Bueno, para que veais que un crítico de postín como yo (de medio pelo para otros) vive de sus lectores, he decidido oiros. Podría haber seguido con las películas de autor que tanto os gustan, o con las críticas de melodramas búlgaros que os encandilan, pero vamos a dar un pequeño giro. Como la semana es larga y las películas que veo no os interesan siempre, vamos a volver a esas películas que todos y todas habeis visto. A ver si así os animais y comentamos un poquito sobre grandes clásicos del cine español. Para empezar e irnos preparando para lo que puede ser esto, tenemos lo que muchos consideran la obra culmen de Paco Martínez Soria, así que a disfrutar. Por cierto, el sistema de las estrellitas para estos casos especiales ha cambiado, como podreis observar.

La película trata de Don Rodrigo, un señor que va al banco a cobrar 257 pesetas. Total, que en el momento de la transacción cajero – Don Rodrigo un atracador entra en el banco y se lleva todo lo que hay en el interior, incluidas sus 257 pesetas. Tras un rato de aspavientos y sofocones, Don Ricardo descubre que los truhanes trabajadores de la entidad no le quieren devolver sus 257 pesetas porque se lan han quitado cuando ya no eran propiedad del banco. Esto empieza una odisea que riete tú de las clásicas, con un Don Ricardo desatado que nos muestra que los valores de la perseverancia y que la justicia gana siempre.

Don Paco Martínez Soria se embute en el traje del noble bruto Don Ricardo para defender los derechos de los ciudadanos de a pié en la España de la piel de toro. Lucha contra gigantes hasta lograr lo que el deseaba, sus ansiadas 257 pesetas. En el camino pierde más que esa cantidad, pero lo que es justo es justo. Bueno, esto es un tremendo peliculón para tardes de tedio y sopor. El argumento engancha desde el primer momento, por su fuerza y contundencia, además de que consigue que todos seamos Don Ricardo y deseemos que la justicia prevalezca. Las situaciones que vive este simpático caballero español son de lo más descabelladas, incluyendo una disparatada cacería. Un momento culmen, para mí, es cuando un guardia le multa y al reconocerle quiere quitarle la multa y el se niega rotundamente. Riete tú del grito «Libeeeeeertaaaaaad» de Braveheart. Sólo le faltó un Viva España a pleno pulmón.

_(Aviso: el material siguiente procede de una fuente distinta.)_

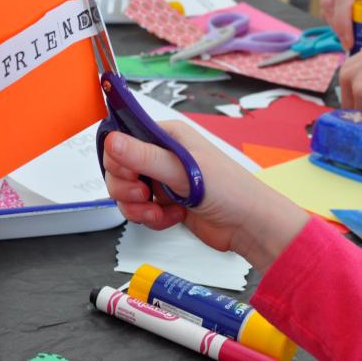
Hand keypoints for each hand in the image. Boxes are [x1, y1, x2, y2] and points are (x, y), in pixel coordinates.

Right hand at [103, 121, 308, 271]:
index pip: (121, 140)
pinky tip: (171, 217)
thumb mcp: (182, 171)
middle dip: (125, 188)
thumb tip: (111, 139)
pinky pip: (140, 210)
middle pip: (118, 169)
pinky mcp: (165, 202)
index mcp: (166, 136)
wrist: (250, 226)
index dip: (118, 161)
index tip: (131, 175)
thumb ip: (143, 156)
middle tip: (144, 196)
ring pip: (126, 193)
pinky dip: (151, 218)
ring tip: (158, 212)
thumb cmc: (229, 190)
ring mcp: (162, 180)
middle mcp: (161, 155)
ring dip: (137, 208)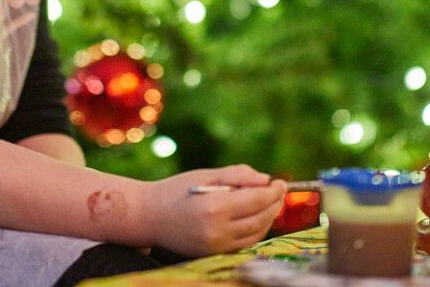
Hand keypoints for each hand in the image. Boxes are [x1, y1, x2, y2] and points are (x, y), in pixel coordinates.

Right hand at [144, 164, 285, 256]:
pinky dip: (256, 229)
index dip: (274, 191)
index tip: (281, 182)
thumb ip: (237, 175)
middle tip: (278, 191)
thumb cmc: (176, 190)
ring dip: (268, 217)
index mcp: (214, 207)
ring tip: (269, 202)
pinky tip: (255, 216)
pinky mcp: (215, 254)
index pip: (257, 200)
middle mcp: (217, 230)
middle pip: (261, 218)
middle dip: (274, 203)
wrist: (149, 217)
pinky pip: (245, 242)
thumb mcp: (206, 176)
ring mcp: (217, 246)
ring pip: (257, 233)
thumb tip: (266, 180)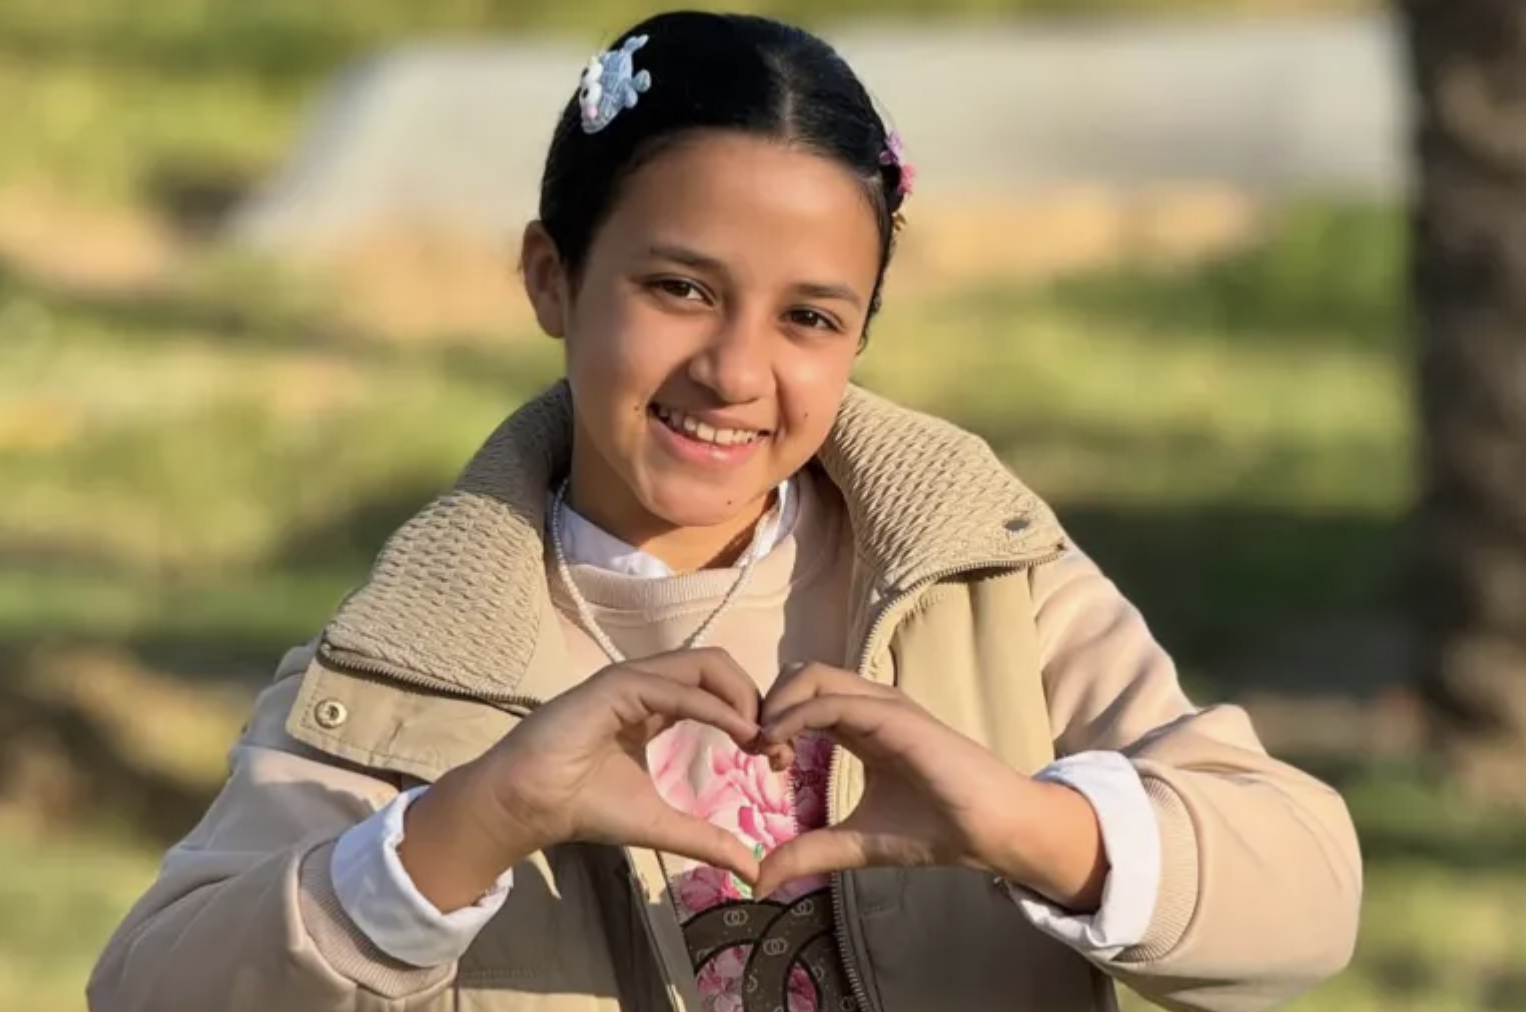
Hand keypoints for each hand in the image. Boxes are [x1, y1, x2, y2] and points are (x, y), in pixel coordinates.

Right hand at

Resumiendo, visto anacrónicamente, tenemos una película ligera para ayudarnos a coger el ritmillo de la siesta, sino fuera por los bocinazos (gritos) que pegan durante toda ella. Si se ve en la época, crítica tremenda a la sociedad (vamos, digo yo, que no soy tan viejo como para haber vivido esa época). Cuatro caspas de oro, no llegando por los pelos a la caspa total.
Lo mejor: La buena ambientación lograda, sin grandes aspavientos de crueldad, pero sin restarle ni un ápice.
Lo peor: Que estas cosas sucedan en realidad.